Consignes
1/ Relevez, dans le texte sur la guerre et le climat, toutes les causes auxquelles il attribue les émissions de gaz à effet de serre du conflit russo-ukrainien.
2/ Répondez brièvement aux questions suivantes d'après le texte sur la guerre et le climat :
(a) À quoi le pivot des États-Unis vers la Russie oblige-t-il les pays européens ?
(b) À quelle date la dernière mise à jour de The initiative on GHG accounting of war a-t-elle été publiée ?
(c) Combien de tonnes d'équivalent CO2 les trois années de guerre ont-elles générées au total ?
3/ Reprenez le texte sur la guerre et le climat à la suite de sa dernière phrase et poursuivez-le.

Texte
-=-=-=-=-

L’étonnant pivot que les États-Unis viennent d’opérer en direction de la Russie exerce une pression énorme sur l’Ukraine et le reste de l’Europe, obligeant les pays européens aux actions d’urgence et au renforcement massif de leurs propres capacités de défense. La guerre en Ukraine et ailleurs fait rage, les dépenses militaires augmentent partout ; dans quelle mesure cela affecte-t-il les efforts en matière de climat et de développement durable, et que peut-on faire à ce sujet ?
Les premières conséquences de la guerre qui viennent à l’esprit sont les pertes en vies humaines et les destructions à grande échelle, et ce à juste titre. Cependant, les coûts écologiques, environnementaux et climatiques qui en découlent sont également stupéfiants, bien que largement ignorés.
Selon la dernière mise à jour de The initiative on GHG accounting of war, publiée le 24 février de cette année, le conflit russo-ukrainien a émis 30 % de plus de gaz à effet de serre ayant une incidence sur le climat au cours de la troisième année de guerre qu’au cours de la deuxième année de guerre, soit 55 millions de tonnes supplémentaires d’équivalent CO2. Ces émissions de gaz à effet de serre sont dues à la guerre, à la reconstruction des bâtiments, aux incendies de forêt (en forte augmentation également, en raison de la sécheresse), aux dommages causés aux infrastructures énergétiques et aux perturbations pour l’aviation civile. Les trois années de guerre ont généré au total 230 millions de tonnes d’équivalent CO2, soit l’équivalent des émissions annuelles de 120 millions de voitures à carburant fossile.

-=-=-=-=-

Données fournies
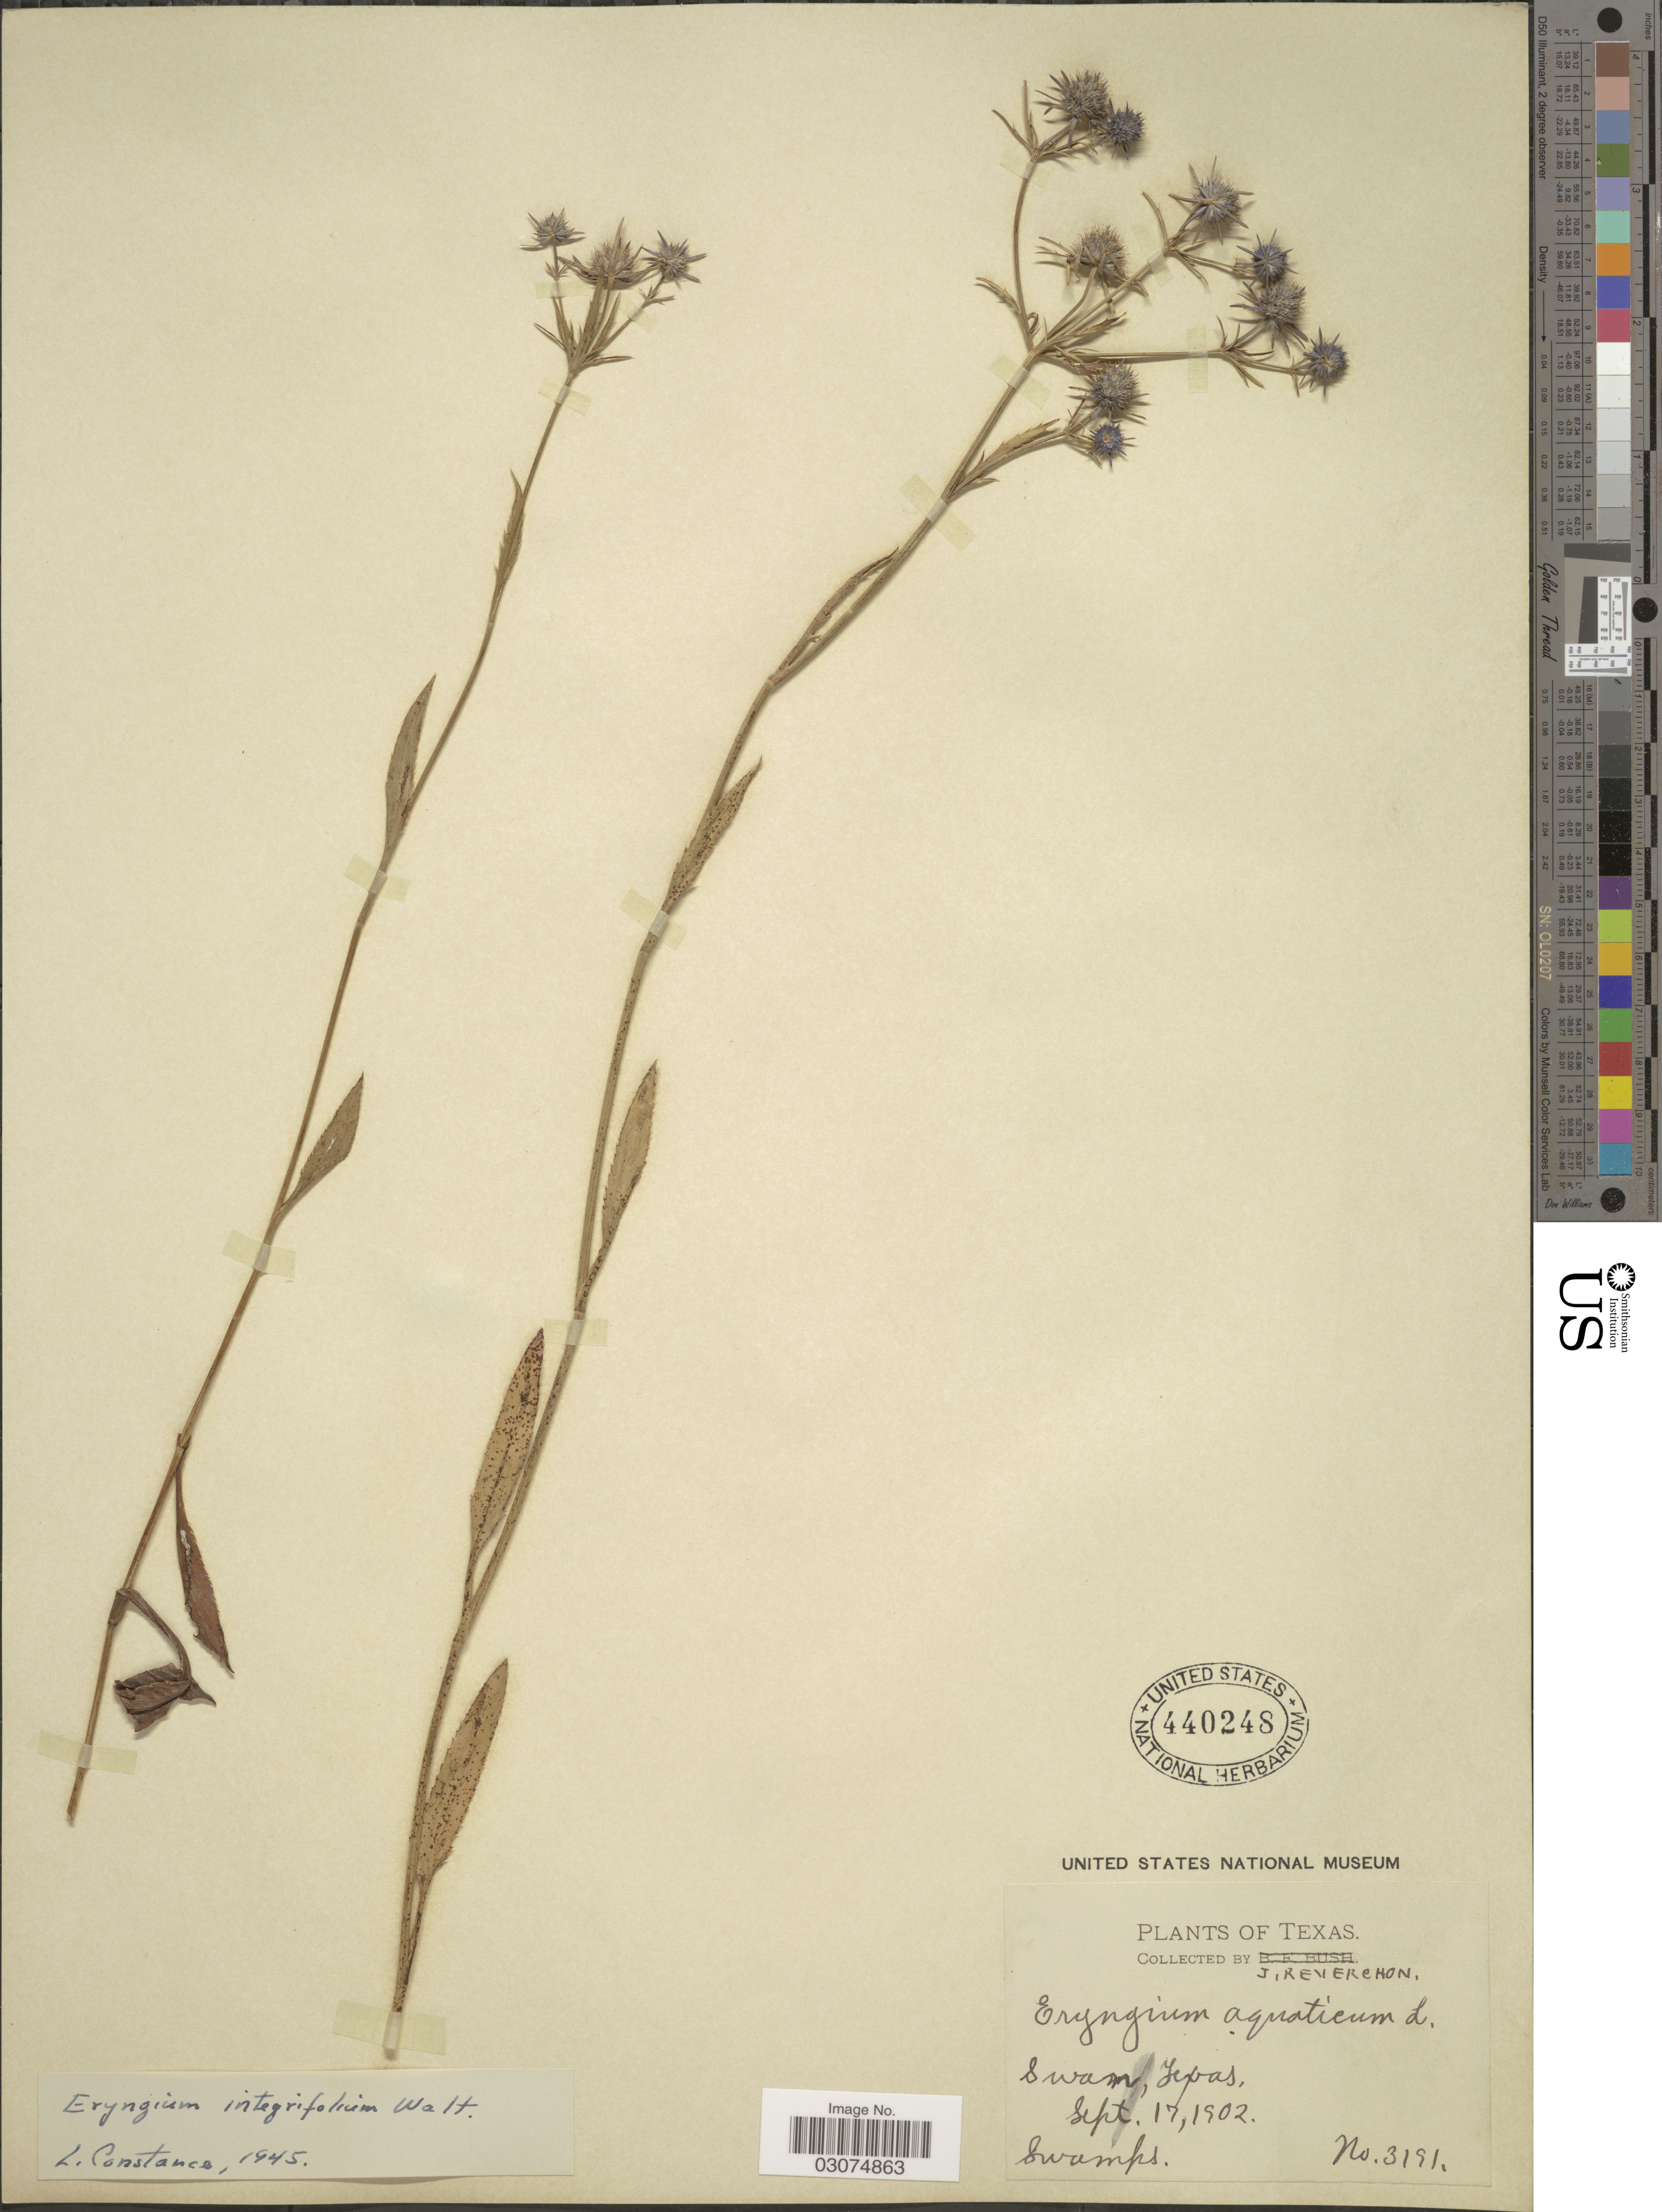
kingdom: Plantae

-=-=-=-=-

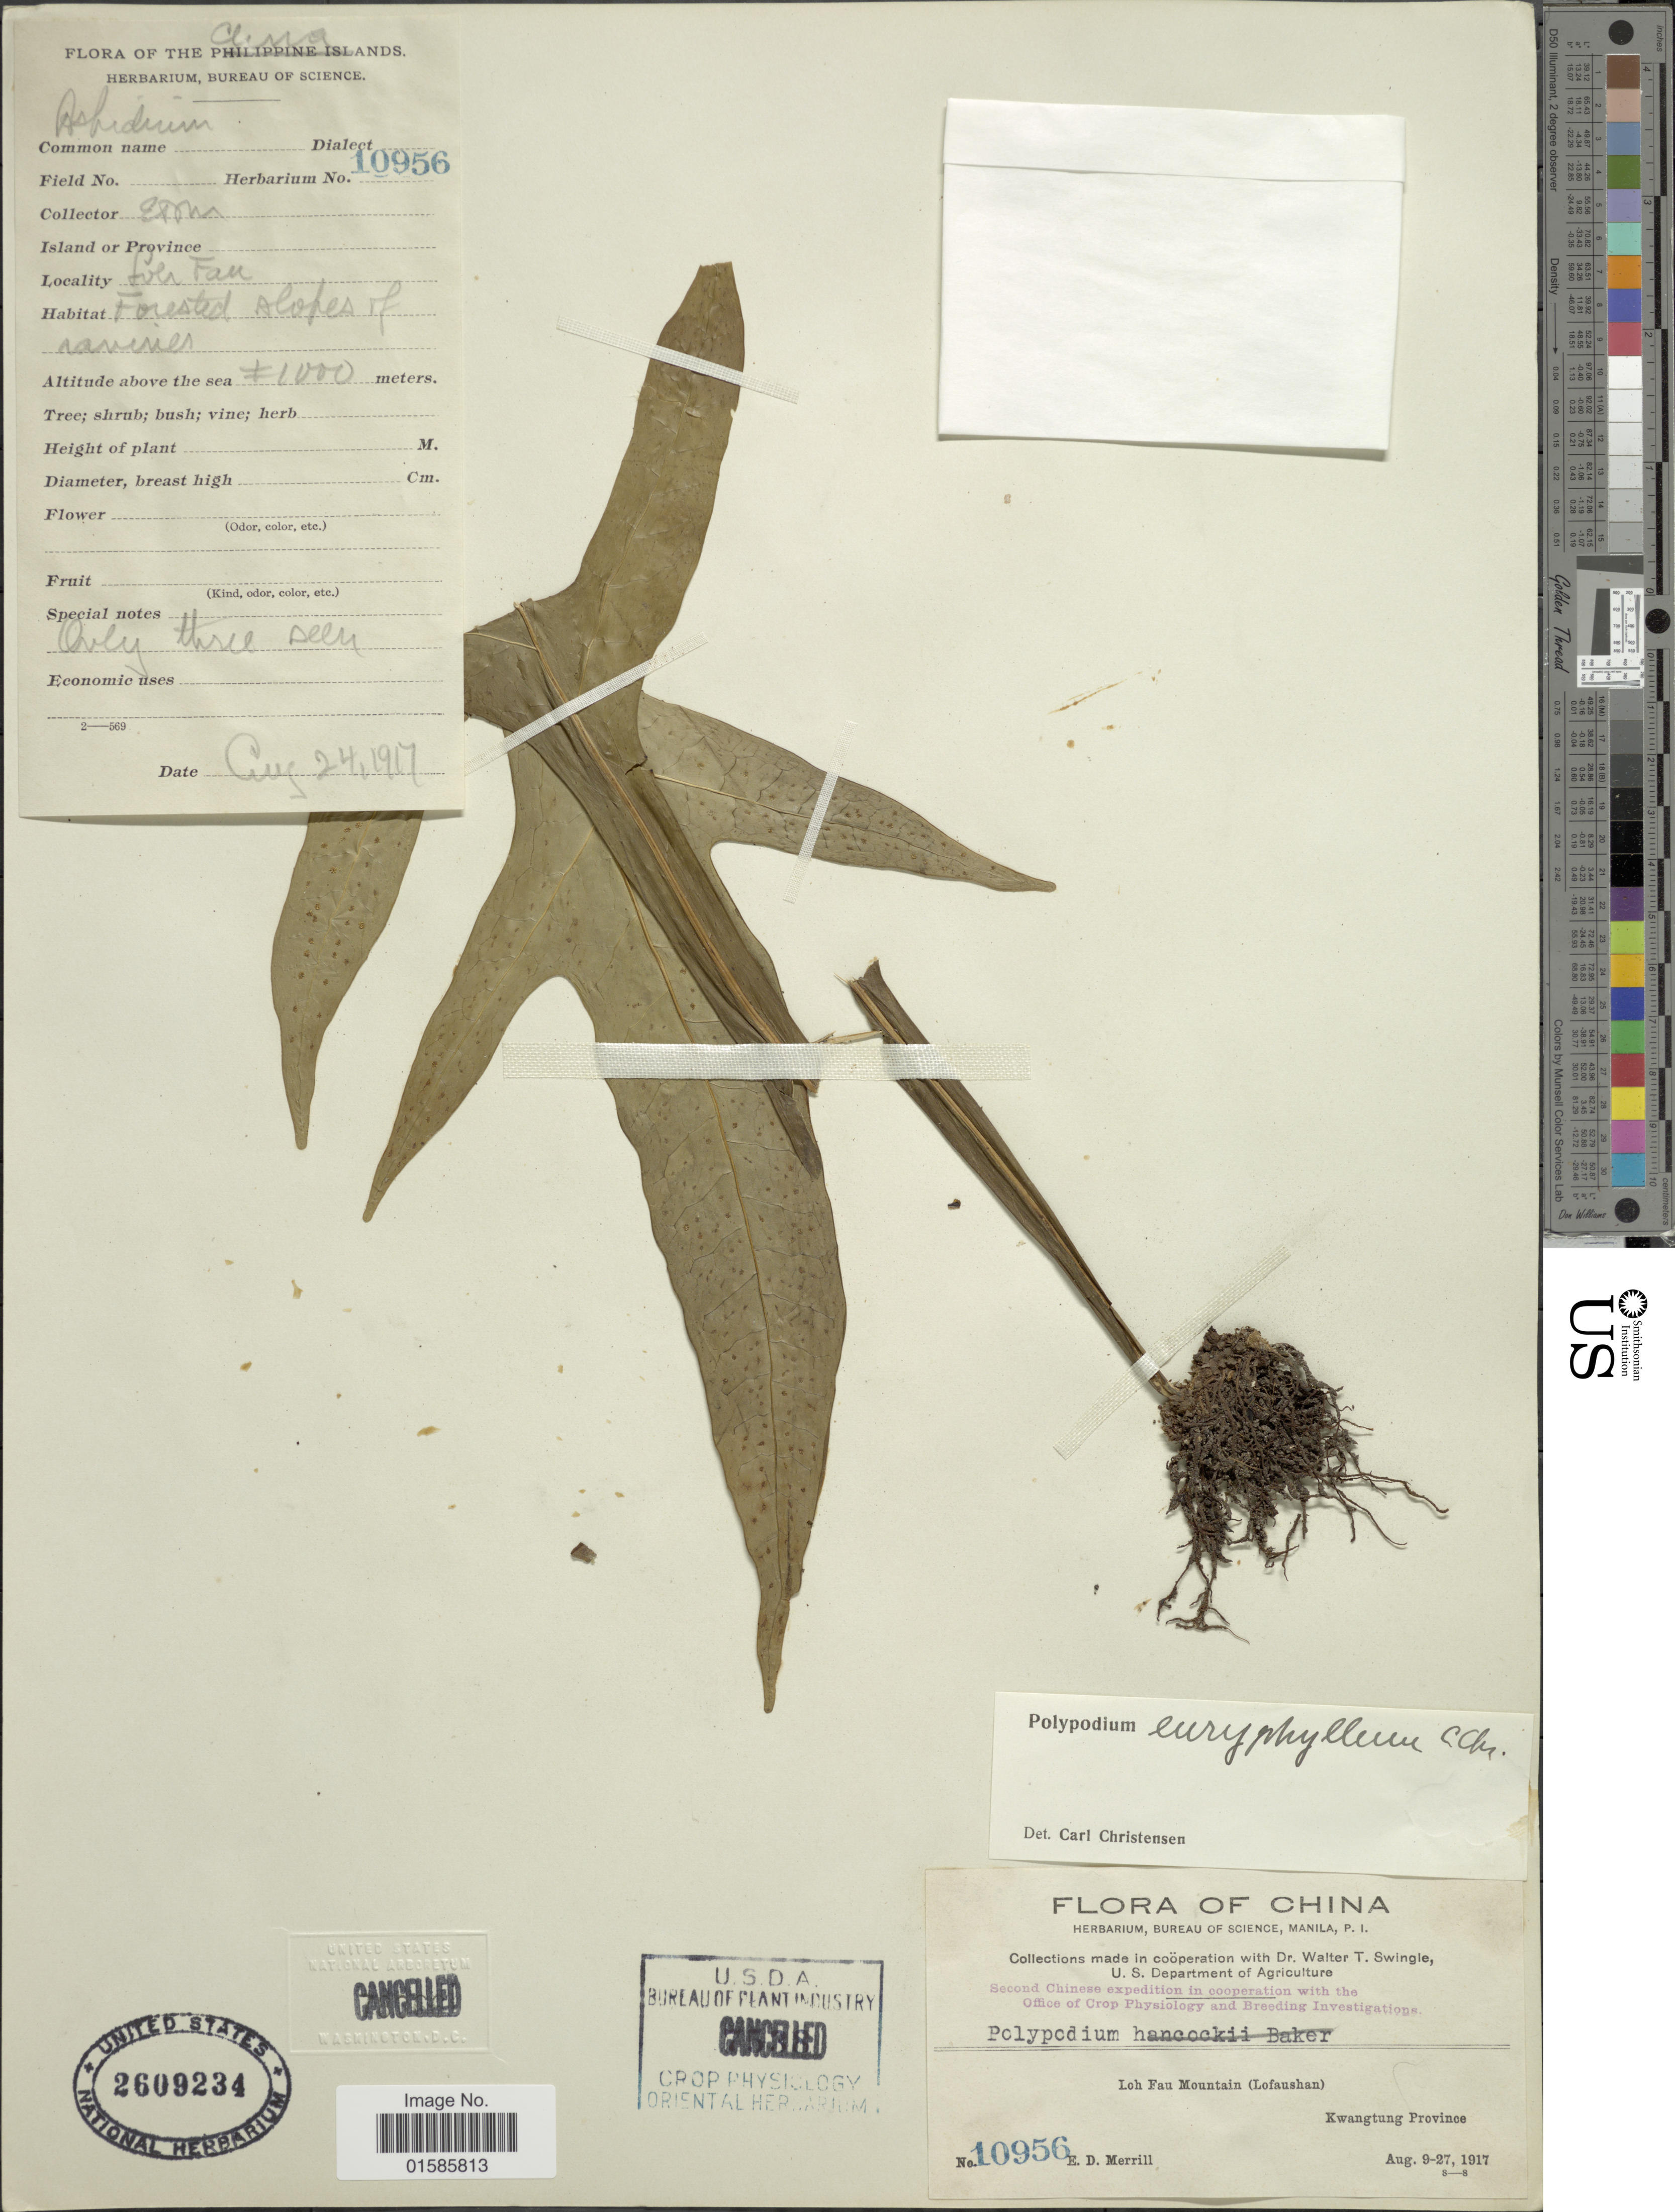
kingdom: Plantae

-=-=-=-=-

Corrigé
1/
- la guerre
- la reconstruction des bâtiments
- les incendies de forêt
- les dommages causés aux infrastructures énergétiques
- les perturbations pour l'aviation civile

2/
(a) Aux actions d'urgence et au renforcement massif de leurs propres capacités de défense.
(b) Le 24 février de cette année.
(c) 230 millions de tonnes d'équivalent CO2.

3/
Outre les guerres en cours – Ukraine, Moyen-Orient, République Démocratique du Congo, pour n’en citer que quelques-unes -, le climat géopolitique actuel est clairement propice à :
- Une confrontation militaire brutale entre États, ou un risque accru de confrontation, conduisant à des courses aux armements,
- Un affaiblissement spectaculaire des processus multilatéraux, et en réalité une perte de confiance en la résolution pacifique des conflits,
- Une montée des partis politiques ou des États autoritaires, souvent fortement populistes, anti-« woke » et anti-environnement,
- Et une réaction brutale contre les actions et les réglementations en matière de climat et d’environnement.
Dans ce contexte, il est essentiel de comprendre le coût climatique de la guerre et d’intégrer ces connaissances afin d’influencer la lutte contre ces puissants vents contraires additionnels.
Quel est le coût climatique de la guerre ?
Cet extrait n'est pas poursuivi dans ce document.